+++ Extract to read +++

This interaction with `scrapy` in a Jupyter Notebook is useful because you don't need to run the special shell and you also don't need to run the whole spider. Once you learn what you need to do here, you can adapat the spider to persist data.
First, start by persisting data as JSON. To do this, you will need to keep the information in a Python data structure like a dictionary, and then load it as a JSON object, and finally, save it to a file.

In [11]:
scrapped_data = {}
for tr in table.xpath('tr'):
    medal = tr.xpath('td/b/text()').extract()[0]
    athlete = tr.xpath('td/a/text()').extract()[0]
    scrapped_data[medal] = athlete

scrapped_data

{'Gold': 'Steve Smith', 'Silver': 'Tim Forsyth', 'Bronze': 'Takahiro Kimino'}

In [12]:
import json

# You can convert Python into JSON first, but there is no need if you use `json.dump()`
# as shown next
json_data = json.dumps(scrapped_data)

# Persist it in a file:
with open("1992_results.json", "w") as _f:
    # use dump() with the Python dictionary directly.

+++ Record set +++

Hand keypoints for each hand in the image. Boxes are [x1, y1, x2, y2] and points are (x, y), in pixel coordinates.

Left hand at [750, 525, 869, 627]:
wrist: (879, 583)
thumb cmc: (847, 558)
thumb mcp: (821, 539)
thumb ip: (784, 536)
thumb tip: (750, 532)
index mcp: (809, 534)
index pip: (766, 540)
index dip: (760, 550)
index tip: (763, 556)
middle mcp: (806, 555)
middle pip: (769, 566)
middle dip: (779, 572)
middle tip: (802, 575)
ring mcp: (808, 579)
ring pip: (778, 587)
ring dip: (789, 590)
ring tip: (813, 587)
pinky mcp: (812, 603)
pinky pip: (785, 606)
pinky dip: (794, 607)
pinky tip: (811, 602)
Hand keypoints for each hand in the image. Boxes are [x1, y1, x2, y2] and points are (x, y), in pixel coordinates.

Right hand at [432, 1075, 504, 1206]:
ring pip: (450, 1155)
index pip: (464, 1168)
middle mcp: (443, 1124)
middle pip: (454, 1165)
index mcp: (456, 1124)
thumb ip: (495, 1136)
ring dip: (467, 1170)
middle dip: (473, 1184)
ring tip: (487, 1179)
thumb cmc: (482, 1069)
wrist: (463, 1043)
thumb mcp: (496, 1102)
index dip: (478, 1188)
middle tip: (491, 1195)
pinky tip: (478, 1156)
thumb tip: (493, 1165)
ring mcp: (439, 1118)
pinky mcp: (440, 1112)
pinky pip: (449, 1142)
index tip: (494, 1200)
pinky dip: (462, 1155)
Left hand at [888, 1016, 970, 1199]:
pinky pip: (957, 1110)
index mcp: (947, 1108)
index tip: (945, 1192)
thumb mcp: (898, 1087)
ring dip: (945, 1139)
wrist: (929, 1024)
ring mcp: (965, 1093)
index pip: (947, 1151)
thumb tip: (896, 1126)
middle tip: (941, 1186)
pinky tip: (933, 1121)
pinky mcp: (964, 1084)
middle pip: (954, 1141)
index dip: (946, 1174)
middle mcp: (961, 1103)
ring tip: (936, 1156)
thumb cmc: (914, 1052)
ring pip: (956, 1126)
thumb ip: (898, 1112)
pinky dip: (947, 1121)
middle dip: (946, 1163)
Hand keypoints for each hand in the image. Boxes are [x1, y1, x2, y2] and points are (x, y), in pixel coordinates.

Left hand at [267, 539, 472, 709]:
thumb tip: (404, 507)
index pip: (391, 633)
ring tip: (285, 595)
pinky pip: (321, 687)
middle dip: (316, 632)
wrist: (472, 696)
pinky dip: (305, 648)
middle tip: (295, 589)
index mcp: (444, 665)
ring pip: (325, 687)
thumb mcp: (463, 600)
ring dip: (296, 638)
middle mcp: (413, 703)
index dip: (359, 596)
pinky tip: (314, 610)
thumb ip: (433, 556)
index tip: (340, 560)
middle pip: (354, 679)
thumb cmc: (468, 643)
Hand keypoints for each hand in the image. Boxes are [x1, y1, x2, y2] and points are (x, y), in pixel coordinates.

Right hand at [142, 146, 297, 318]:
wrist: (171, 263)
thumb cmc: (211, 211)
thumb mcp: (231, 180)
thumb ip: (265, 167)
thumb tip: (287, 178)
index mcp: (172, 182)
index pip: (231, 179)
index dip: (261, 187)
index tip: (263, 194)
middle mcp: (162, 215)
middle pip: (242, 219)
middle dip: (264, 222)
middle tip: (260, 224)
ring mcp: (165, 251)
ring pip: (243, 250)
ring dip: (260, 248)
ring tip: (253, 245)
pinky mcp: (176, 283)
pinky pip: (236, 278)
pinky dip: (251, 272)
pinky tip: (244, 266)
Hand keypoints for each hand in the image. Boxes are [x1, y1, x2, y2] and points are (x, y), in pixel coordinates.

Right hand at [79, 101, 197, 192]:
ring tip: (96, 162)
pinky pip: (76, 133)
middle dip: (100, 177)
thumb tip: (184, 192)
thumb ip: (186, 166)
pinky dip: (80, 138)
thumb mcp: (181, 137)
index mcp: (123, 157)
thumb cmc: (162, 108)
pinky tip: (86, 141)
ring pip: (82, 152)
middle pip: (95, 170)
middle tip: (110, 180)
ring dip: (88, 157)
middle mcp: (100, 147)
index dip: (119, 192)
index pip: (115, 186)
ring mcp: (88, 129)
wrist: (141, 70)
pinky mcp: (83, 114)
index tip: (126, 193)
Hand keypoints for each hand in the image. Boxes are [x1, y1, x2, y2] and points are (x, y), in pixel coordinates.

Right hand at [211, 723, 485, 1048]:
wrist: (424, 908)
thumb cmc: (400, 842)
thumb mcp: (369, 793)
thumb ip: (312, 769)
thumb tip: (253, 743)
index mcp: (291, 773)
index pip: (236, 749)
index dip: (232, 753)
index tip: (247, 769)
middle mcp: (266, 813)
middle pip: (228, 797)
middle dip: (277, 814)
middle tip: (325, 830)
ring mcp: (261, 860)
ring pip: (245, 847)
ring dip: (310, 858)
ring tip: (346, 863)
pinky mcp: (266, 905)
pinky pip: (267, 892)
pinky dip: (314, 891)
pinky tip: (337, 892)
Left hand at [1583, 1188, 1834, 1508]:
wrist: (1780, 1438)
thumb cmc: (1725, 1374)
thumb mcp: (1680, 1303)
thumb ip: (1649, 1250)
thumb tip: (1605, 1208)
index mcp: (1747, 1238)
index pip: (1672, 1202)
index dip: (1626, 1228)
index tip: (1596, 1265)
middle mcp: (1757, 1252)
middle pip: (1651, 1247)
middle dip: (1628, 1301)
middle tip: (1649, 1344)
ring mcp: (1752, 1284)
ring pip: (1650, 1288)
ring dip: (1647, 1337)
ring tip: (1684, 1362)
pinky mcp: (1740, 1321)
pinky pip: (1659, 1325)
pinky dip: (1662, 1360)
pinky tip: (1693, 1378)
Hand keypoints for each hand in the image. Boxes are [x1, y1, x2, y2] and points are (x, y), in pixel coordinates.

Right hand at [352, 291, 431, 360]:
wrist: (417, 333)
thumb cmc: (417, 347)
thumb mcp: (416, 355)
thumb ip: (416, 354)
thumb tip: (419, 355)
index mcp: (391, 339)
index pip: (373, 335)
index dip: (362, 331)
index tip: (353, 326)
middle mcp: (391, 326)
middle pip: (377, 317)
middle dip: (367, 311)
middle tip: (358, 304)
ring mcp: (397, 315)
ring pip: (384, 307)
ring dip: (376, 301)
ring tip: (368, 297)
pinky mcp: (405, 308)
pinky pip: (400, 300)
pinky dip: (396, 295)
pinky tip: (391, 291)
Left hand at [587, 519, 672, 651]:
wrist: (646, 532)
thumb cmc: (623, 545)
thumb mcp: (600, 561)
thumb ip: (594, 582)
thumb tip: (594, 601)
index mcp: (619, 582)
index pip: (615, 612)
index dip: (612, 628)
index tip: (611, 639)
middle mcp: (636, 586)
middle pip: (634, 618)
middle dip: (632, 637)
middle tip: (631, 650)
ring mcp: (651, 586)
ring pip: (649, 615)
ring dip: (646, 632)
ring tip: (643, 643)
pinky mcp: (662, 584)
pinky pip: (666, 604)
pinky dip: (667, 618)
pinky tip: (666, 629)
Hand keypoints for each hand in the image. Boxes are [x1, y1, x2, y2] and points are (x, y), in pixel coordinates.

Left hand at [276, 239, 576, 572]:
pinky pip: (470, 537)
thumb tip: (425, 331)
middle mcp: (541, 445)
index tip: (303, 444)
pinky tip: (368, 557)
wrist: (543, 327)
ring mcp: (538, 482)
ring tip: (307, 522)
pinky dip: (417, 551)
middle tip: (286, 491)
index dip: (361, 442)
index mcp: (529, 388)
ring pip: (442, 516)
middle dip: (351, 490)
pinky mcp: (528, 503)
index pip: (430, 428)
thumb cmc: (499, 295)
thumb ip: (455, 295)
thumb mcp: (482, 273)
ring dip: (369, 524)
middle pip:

+++

Activities
#1 According to the passage on saving scrapy results, what three steps does persisting data as JSON involve?
#2 Carry on the passage on saving scrapy results from the point where it stops.
The listing is not needed for this work.

Task answers
#1 Keep the information in a Python data structure such as a dictionary, load it as a JSON object, and save it to a file.

#2
    # the conversion is done on the fly
    json.dump(scrapped_data, _f)

Now that you can persist the scrapped data as JSON, you can also use CSV. This is specially useful if you want to to some data science operations. Although you can use an advanced library like Pandas for this, you can use the standard library CSV module from Python.

In [13]:
# construct the data first

column_names = ["Medal", "Athlete"]
rows = []

for tr in table.xpath('tr'):
    medal = tr.xpath('td/b/text()').extract()[0]
    athlete = tr.xpath('td/a/text()').extract()[0]
    rows.append([medal, athlete])


In [14]:
# Now persist it to disk
import csv

with open("1992_results.csv", "w") as _f:
    writer = csv.writer(_f)

    # write the column names
    writer.writerow(column_names)

    # now write the rows
    writer.writerows(rows)

Finally, you can persist data to a database. Unlike the JSON and CSV approach, using a database is much more memory efficient. This is the principal reason why you want to use a database instead of a file on disk. Imagine capturing 10GB of data. This could potentially mean that you need 10GB of available memory to hold onto that data before saving it to disk.
By using a database, you can save the data as the data is gathered.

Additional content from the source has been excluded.